Recently I was reading through a Bible Encyclopedia. (Yes, I know, I am a geek reading an encyclopedia, but even as a 5th grade boy I was fond of encyclopedia’s. I read an entire set that year.) It is amazing the kinds of things you can find in a well written encyclopedia. Here is a case in point, from the Baker Encyclopedia of the Bible:
“Many social customs had a religious significance in OT days. For example, the prohibition of mixtures (Dt 22:9–11), the food laws (Lv 11), and the insistence on ritual washing (Lv 15) symbolized Israel’s calling to be a pure and holy people. Eating meat was only permitted if all the blood was drained out of the animal first (Lv 17:10–16; Dt 12:15, 16). Keeping up these customs provided the faithful Israelite with occasions for worship each day and was a reminder of God’s grace and demands.”
Walter A. Elwell and Barry J. Beitzel, Baker Encyclopedia of the Bible (Grand Rapids, MI: Baker Book House, 1988), 2164.
The authors remind us that the reason for many of those obscure rules in the Old Testament that we struggle to understand and apply to our life had to do with daily worship. The laws God gave to Israel were about creating a unique people where even ordinary things like eating and dressing were opportunities for worshiping and thinking about what it means to be a holy people, separated unto God.
While as reformed believers, who recognize that Christ is the end of the Law and the completion of all that it pointed towards, the call to be a separated people and to worship the Lord with all our heart and soul and mind and strength has not been eclipsed. These Old Testament laws give us an insight into ways we might consider adding to our daily worship. Might it be that mundane things like washing clothes and cooking meals are actually opportunities to reflect on cleanliness, purity, and the feeding of our souls. Might it be that when we quit thinking that the foods we eat mattered, we also lost out on an important insight – what we feed on has effects on the body. I am not arguing that we need to return to the food laws, Christ clearly destroyed these when he gave Peter the vision of the sheet with all kinds of things in it and called him to kill and eat (Acts 9-11). But that didn’t mean that we needed to give up the reflective process which eating affords. The things we put into our souls, do in fact nourish them, or bring them sickness. The movies and entertainment we feed upon have great effects on our spiritual welfare.

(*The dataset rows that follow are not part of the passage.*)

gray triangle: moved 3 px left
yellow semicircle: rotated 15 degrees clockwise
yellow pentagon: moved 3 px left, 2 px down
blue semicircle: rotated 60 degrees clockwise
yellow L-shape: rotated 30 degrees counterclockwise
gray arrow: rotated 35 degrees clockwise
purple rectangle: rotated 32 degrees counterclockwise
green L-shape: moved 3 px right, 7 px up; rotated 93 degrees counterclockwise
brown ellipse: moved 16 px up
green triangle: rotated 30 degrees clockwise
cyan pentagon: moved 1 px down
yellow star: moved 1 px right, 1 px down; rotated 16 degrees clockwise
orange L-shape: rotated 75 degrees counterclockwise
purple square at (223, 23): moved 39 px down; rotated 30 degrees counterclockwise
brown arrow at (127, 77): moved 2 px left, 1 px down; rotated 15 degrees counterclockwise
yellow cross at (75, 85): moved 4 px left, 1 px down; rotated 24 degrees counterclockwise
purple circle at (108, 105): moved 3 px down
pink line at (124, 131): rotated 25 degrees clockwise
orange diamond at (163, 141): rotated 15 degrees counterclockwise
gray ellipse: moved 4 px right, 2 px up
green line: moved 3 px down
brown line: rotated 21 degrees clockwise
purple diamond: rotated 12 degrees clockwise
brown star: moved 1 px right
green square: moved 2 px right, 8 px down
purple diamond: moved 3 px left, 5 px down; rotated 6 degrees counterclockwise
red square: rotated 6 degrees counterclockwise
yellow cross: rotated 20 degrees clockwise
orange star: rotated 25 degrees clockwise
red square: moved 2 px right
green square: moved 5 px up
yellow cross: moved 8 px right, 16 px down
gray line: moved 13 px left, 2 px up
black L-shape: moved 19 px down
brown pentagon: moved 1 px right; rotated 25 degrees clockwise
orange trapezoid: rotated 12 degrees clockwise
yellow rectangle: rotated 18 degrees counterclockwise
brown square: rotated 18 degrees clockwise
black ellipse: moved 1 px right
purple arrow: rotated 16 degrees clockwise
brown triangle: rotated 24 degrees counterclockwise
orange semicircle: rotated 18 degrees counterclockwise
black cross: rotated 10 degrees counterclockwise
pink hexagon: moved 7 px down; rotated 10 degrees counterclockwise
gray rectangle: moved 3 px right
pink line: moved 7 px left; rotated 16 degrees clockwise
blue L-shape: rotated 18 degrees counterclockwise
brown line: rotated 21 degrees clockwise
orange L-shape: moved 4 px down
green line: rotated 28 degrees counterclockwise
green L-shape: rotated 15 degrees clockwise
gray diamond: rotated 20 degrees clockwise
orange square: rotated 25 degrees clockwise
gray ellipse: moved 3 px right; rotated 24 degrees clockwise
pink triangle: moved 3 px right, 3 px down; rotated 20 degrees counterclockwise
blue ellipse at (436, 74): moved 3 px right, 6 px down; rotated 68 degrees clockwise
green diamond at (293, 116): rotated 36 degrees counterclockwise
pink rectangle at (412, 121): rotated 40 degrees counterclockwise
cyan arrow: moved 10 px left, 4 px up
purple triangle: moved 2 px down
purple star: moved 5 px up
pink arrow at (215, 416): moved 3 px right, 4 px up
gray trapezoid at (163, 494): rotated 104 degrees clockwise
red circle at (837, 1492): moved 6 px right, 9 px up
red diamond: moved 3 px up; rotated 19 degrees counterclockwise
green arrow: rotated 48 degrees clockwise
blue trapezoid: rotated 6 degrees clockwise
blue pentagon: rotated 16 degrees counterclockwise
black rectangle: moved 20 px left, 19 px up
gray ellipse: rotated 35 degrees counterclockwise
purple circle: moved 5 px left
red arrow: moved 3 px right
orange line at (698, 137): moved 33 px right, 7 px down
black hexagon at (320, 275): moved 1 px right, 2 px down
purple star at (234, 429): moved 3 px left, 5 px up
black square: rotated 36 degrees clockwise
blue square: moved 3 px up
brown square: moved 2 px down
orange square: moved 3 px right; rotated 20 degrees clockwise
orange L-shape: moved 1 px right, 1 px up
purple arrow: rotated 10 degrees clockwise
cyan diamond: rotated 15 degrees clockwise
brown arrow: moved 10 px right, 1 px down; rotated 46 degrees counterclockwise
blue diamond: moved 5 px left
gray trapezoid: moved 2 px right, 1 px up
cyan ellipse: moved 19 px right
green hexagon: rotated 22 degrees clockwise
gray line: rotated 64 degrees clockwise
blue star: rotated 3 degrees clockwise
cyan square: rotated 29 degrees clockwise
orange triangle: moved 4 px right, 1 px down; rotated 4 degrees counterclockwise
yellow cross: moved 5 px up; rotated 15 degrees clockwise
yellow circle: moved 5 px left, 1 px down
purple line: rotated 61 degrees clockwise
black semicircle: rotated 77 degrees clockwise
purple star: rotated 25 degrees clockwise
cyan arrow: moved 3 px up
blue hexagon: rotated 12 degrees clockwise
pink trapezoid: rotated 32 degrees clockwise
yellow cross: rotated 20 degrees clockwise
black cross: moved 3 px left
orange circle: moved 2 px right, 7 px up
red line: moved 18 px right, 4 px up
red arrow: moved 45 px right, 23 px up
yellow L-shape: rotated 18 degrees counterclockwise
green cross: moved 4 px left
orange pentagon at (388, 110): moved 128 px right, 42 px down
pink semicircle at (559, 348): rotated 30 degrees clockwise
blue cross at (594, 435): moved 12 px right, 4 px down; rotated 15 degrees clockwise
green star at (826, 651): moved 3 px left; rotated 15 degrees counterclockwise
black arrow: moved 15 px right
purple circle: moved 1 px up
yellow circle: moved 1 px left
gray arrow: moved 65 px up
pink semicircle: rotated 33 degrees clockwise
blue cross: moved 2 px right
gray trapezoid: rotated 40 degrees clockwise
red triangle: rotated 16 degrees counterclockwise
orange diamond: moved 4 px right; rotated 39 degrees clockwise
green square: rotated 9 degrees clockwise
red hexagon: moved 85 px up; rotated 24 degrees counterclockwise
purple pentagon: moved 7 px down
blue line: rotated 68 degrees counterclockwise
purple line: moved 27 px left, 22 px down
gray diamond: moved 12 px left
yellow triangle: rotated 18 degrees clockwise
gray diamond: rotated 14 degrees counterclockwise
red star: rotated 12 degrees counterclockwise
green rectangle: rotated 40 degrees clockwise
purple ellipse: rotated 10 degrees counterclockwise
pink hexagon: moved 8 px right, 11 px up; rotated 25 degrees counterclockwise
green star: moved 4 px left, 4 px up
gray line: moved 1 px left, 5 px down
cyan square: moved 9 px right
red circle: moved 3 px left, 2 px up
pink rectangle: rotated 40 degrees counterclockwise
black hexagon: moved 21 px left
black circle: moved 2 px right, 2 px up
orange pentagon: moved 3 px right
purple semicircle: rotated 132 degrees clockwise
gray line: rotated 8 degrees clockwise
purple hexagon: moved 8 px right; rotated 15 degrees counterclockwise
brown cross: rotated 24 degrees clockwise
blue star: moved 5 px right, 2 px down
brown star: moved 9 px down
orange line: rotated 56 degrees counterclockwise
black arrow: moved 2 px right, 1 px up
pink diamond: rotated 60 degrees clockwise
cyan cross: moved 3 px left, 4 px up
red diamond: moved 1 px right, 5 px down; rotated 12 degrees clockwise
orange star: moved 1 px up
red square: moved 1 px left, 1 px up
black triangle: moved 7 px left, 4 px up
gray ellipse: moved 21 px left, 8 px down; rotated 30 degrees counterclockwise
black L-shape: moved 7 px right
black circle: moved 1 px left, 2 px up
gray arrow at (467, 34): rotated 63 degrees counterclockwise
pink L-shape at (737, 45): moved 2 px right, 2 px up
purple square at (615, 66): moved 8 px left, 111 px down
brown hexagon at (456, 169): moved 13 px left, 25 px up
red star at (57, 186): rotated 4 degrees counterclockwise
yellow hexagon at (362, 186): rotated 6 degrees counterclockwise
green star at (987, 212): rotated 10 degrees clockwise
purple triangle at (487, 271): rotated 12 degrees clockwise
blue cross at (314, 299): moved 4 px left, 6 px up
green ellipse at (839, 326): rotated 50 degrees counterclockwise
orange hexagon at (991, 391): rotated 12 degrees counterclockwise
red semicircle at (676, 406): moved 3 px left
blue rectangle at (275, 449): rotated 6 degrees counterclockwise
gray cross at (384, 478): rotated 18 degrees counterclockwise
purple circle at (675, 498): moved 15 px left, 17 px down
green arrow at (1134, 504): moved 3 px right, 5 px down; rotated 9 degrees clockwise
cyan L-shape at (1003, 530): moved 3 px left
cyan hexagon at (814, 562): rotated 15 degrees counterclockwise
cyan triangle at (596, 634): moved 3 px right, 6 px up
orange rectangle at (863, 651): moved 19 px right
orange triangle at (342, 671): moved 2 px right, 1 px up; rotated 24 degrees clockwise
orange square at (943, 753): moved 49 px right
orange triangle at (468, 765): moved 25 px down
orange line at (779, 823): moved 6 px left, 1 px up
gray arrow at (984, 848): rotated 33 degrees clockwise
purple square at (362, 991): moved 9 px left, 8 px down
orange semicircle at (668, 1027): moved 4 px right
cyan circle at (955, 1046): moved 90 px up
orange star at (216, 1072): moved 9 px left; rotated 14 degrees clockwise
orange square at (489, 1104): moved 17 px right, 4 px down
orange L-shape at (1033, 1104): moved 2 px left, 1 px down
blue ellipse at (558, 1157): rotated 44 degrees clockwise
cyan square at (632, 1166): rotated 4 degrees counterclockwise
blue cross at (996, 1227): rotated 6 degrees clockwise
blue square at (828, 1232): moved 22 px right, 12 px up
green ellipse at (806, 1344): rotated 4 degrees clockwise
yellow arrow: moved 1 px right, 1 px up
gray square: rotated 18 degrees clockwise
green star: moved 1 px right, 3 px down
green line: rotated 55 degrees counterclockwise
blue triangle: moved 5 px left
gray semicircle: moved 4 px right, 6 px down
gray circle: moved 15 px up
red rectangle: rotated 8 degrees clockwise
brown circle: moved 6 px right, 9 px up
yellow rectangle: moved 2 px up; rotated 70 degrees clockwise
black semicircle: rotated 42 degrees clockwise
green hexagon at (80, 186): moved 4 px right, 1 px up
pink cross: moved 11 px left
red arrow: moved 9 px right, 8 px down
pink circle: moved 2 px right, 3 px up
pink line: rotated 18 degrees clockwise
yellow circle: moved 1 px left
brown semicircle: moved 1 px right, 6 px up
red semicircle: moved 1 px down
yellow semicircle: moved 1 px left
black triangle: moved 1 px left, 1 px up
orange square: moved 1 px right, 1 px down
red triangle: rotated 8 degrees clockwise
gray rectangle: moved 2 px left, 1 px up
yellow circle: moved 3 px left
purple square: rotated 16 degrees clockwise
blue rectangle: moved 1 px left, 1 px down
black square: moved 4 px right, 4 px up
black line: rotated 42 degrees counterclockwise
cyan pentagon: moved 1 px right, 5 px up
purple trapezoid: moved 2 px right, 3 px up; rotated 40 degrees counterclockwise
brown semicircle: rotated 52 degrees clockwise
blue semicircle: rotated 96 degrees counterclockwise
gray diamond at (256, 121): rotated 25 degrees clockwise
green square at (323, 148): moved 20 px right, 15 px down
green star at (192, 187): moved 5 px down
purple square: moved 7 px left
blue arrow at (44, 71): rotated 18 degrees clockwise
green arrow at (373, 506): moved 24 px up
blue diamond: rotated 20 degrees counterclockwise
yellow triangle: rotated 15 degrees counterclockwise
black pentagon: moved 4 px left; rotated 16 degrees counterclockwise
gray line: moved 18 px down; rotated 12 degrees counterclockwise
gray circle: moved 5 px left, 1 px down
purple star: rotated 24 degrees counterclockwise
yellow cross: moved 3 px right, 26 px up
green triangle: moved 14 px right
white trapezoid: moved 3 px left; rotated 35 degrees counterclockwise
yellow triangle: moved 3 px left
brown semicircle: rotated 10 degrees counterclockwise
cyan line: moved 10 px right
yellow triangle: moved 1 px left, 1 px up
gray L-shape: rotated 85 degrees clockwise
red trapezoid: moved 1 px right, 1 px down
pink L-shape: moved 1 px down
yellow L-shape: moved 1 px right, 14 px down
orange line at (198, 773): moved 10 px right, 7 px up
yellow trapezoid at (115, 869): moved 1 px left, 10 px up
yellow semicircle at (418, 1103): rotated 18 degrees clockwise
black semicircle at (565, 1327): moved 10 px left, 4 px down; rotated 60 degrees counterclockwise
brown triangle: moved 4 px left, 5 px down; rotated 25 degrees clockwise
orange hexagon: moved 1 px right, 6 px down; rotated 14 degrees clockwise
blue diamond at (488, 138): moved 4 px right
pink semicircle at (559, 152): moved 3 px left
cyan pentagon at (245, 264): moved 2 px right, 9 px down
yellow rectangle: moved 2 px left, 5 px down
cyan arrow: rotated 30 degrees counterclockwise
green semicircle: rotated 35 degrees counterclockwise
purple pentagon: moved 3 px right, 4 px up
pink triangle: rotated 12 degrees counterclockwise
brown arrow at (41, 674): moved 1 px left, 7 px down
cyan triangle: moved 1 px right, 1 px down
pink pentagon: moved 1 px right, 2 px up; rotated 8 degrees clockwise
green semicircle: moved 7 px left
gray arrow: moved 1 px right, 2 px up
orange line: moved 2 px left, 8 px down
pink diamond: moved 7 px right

The same is true of washing clothes. A mundane tasks, but in washing clothes might we not worship and thank the Lord that he is constantly washing the sin from our life? Might we not reflect upon the things that cause our jeans to get dirty knees and see the parallels to our life and ask, “What is causing my spiritual life to be dirtied and what steps need i take to avoid repeating this dirtying?” Might all of our life be a chance to worship and reflect upon our worship of the Almighty?